> [Textauszug]
•••••

Den zweiten Artikel im Quartalsbericht Nr. 2 für 2016 zur Arbeitslosigkeit in Leipzig hat Lars Kreymann verfasst. Er hat die kompletten zehn „Hartz IV“-Jahre von 2005 bis 2015 ins Auge gefasst. Und offiziell sinkt ja die Arbeitslosenrate. 2005 lag sie bei heute kaum noch vorstellbaren 20,8 Prozent. Im Juni 2016 waren es noch 8,7 Prozent. Da erwartet man eigentlich, dass sich fast alle Zahlen mehr als halbiert haben. Haben sie sich aber nicht.
Was eben daran liegt, dass die Arbeitslosenversorgung zu einem bürokratischen Moloch geworden ist, der die ihm übergeholfene Aufgabe, sich auch um die Sozialbedürftigen zu kümmern, als Zuchtmeisterei versteht, aber nicht zu lösen vermag. Weil die Grundphilosophie falsch ist. Die stammt aus dem neoliberalen Baukasten, mit dem FDP und CDU vor 1998 von Haustür zu Haustür rannten und das Zeug feilboten wie Weißwürste – aber keiner wollte es haben.
Später packte dann Peter Hartz alles auf eine CD und jubelte es Bundeskanzler Gerhard Schröder (wundersamerweise Mitglied der SPD) als „Agenda 2010“ unter. Die meisten der Vorschläge, die Peter Hartz hier bei den neuliberalen Arbeitsmarktderegulatoren abgeschrieben hatte, sind längst wieder vom Markt verschwunden – und zwar so ziemlich alle, die mal unter dem Schlagwort „Fördern“ angepriesen wurden. Übrig blieben die „Fordern“-Bestandteile, die das Verwaltungsimperium der Arbeitslosen fast nur noch als Sanktion begreift.

•••••

Wie hoch war laut dem Textauszug über die Arbeitslosigkeit in Leipzig die Arbeitslosenrate im Jahr 2005?

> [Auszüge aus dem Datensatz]
•••••

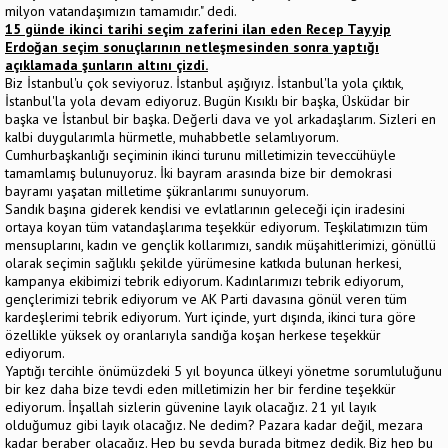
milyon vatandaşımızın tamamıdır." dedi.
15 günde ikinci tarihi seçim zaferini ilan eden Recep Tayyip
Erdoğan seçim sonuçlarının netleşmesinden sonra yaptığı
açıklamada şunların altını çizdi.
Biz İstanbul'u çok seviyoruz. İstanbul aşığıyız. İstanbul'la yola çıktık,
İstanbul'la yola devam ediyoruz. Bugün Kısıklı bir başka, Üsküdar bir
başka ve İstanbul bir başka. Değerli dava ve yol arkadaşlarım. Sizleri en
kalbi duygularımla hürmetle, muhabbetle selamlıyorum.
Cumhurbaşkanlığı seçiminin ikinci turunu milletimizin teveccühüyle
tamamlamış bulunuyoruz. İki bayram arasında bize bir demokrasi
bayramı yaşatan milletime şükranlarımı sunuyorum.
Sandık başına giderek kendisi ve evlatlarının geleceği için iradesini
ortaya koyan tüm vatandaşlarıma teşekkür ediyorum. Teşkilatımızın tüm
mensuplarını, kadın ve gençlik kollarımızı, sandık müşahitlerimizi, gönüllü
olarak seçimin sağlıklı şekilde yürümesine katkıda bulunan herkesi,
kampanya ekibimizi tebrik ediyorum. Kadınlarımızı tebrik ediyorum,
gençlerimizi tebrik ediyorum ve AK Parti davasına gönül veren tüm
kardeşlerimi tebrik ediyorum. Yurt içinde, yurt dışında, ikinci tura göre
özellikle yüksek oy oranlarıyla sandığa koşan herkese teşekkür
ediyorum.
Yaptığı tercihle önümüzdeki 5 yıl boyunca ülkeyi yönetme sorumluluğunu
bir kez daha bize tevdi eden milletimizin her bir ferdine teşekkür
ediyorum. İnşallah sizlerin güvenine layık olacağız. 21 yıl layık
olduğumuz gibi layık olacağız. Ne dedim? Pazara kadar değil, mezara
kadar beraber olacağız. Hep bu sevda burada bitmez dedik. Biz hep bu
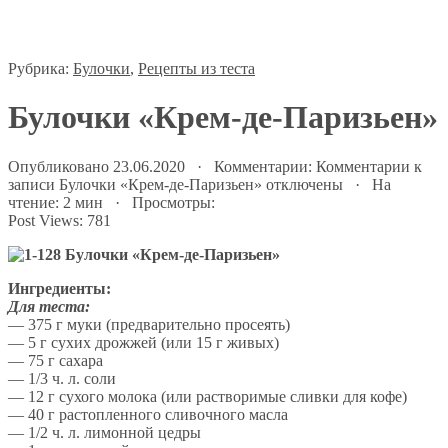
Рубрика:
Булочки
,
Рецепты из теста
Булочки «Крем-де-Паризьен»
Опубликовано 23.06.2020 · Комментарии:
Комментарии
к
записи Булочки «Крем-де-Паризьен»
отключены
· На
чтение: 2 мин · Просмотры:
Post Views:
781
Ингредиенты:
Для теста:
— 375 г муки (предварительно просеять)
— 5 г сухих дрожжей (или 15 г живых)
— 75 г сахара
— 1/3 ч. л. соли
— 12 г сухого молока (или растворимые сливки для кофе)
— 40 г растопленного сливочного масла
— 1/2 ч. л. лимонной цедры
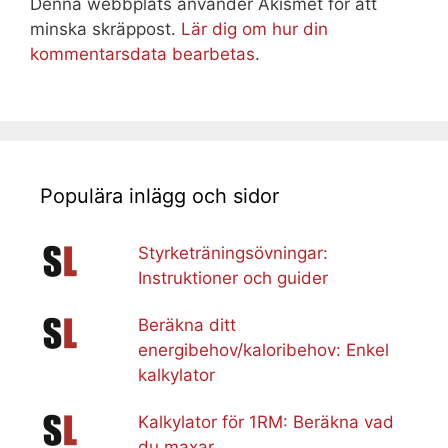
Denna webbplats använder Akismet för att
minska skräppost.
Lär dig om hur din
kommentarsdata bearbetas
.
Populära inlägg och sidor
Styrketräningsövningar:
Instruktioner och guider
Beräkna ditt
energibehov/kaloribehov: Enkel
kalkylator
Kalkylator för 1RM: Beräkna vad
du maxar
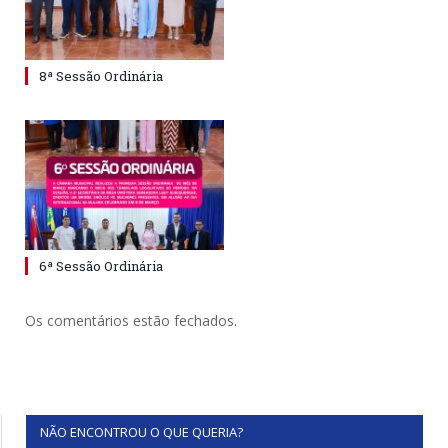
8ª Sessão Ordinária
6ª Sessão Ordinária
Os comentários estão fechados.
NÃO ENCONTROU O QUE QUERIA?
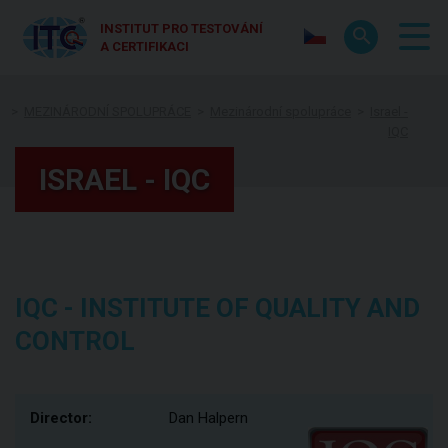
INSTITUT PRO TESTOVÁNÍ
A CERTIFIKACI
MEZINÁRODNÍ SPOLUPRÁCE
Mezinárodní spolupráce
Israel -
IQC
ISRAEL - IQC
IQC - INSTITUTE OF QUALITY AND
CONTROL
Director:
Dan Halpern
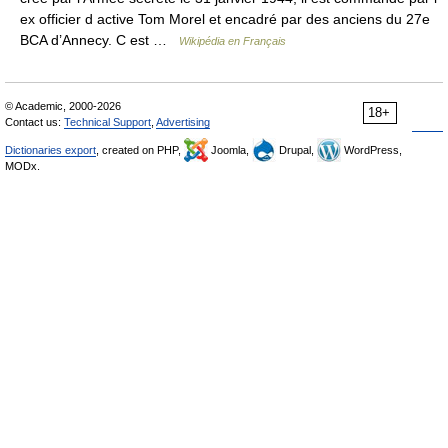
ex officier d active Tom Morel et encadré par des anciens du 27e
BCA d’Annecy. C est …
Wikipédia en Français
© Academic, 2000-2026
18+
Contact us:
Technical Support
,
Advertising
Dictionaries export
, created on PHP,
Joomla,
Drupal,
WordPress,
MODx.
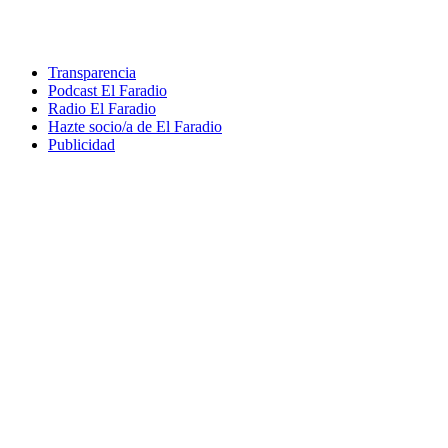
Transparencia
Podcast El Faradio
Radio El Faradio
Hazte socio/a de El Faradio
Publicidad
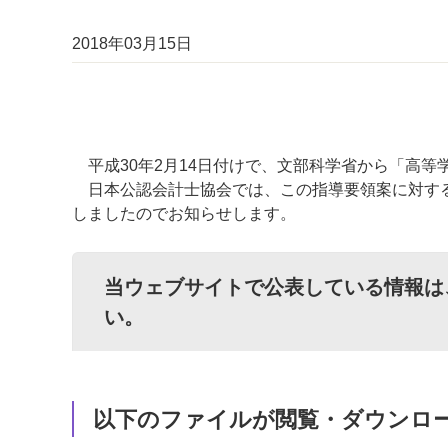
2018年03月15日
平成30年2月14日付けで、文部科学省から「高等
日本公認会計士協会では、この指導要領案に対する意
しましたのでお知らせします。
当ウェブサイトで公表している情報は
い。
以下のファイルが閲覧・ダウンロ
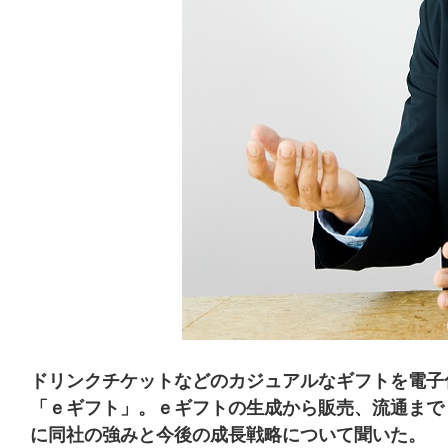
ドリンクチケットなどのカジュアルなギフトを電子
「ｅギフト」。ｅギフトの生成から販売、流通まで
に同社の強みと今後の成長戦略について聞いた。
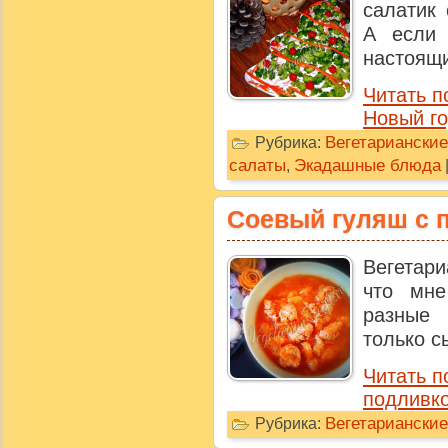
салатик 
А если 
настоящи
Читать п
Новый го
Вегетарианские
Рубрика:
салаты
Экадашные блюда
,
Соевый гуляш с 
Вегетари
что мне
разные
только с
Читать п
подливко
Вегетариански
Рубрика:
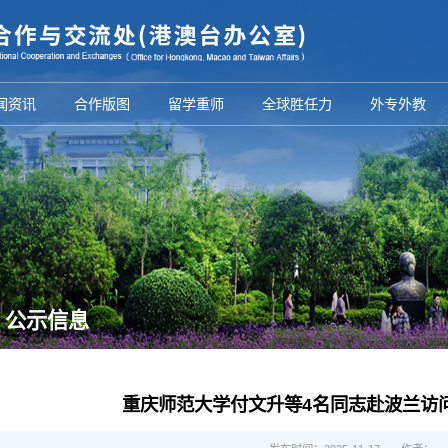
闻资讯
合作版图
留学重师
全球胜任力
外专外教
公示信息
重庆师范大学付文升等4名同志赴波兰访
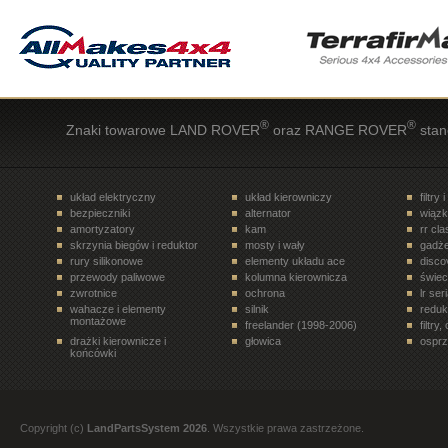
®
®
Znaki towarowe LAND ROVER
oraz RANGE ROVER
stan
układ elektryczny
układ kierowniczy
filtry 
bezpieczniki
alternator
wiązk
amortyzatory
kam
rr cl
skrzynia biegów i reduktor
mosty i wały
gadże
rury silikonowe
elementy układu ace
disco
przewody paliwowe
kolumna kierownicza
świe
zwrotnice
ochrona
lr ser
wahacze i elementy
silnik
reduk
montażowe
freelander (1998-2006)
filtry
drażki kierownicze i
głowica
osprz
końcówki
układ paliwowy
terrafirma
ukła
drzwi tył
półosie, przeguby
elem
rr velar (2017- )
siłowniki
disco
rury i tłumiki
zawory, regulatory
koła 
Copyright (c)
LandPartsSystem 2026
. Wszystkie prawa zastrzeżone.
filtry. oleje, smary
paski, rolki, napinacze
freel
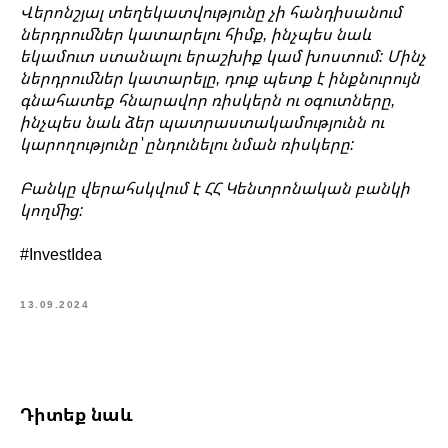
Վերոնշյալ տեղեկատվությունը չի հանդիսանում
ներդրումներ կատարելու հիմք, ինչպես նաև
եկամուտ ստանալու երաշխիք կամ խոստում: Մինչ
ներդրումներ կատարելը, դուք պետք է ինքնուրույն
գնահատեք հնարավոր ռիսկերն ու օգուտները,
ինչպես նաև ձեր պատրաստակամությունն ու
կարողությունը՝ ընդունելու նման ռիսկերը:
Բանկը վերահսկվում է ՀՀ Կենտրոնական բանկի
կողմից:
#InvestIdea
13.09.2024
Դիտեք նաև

•••••

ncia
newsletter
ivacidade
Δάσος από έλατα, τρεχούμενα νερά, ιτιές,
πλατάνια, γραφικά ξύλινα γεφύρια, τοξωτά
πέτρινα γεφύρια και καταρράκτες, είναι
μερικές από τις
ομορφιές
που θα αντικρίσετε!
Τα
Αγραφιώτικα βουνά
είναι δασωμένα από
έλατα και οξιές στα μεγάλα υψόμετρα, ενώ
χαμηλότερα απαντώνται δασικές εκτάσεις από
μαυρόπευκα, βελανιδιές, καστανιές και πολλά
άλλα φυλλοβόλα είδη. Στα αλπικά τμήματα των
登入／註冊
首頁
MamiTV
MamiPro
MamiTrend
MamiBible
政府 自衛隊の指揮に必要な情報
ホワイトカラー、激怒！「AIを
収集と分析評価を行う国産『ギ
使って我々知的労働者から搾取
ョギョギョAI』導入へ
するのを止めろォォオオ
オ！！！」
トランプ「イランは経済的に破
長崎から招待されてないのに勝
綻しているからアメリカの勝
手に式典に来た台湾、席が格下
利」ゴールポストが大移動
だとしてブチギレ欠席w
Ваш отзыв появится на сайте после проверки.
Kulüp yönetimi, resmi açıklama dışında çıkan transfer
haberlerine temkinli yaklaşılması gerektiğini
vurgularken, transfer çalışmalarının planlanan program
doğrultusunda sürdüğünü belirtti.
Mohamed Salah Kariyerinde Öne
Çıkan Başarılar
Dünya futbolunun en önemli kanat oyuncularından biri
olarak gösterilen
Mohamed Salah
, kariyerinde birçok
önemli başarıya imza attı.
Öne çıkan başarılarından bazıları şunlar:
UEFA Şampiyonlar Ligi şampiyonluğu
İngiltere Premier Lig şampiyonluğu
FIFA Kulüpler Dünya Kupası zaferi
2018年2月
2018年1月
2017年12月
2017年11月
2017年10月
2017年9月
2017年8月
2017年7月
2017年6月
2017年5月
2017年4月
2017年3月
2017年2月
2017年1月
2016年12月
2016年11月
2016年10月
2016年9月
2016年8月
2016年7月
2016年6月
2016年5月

•••••

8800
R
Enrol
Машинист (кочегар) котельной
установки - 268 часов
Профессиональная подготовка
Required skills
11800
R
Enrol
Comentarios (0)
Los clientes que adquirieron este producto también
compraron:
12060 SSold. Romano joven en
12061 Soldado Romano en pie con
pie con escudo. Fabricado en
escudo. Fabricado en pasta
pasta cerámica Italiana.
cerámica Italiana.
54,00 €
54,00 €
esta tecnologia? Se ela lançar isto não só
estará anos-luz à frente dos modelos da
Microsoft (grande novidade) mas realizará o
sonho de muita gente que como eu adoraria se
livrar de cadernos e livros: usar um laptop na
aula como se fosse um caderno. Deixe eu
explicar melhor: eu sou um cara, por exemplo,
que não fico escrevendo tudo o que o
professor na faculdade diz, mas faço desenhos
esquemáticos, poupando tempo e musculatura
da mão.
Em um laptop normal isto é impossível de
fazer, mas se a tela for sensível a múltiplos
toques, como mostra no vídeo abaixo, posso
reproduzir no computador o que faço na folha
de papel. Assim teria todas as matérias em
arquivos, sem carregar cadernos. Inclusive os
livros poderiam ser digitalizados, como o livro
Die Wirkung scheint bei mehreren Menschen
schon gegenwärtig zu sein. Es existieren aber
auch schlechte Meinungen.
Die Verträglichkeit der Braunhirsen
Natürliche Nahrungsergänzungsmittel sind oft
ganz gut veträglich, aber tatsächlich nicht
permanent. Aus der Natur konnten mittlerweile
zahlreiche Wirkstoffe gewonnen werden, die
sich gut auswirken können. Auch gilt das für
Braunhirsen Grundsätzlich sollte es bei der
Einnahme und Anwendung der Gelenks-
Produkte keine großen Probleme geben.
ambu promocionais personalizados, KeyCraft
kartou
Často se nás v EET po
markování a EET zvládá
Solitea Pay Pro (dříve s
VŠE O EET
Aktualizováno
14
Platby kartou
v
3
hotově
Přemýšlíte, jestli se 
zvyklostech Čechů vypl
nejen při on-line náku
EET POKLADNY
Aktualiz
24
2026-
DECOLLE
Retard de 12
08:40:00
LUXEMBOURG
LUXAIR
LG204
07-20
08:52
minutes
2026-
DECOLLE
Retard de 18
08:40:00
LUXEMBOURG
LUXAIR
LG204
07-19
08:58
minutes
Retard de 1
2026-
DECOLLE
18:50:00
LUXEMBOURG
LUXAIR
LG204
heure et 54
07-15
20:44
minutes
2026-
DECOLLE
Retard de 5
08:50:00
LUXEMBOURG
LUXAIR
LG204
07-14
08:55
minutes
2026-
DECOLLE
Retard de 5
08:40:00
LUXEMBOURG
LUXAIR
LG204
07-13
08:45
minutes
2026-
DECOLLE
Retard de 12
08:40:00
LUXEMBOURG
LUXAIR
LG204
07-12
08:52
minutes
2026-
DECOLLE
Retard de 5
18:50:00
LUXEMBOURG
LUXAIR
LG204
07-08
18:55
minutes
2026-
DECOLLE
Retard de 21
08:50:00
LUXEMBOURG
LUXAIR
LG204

•••••

> [Antwort] 20,8 Prozent.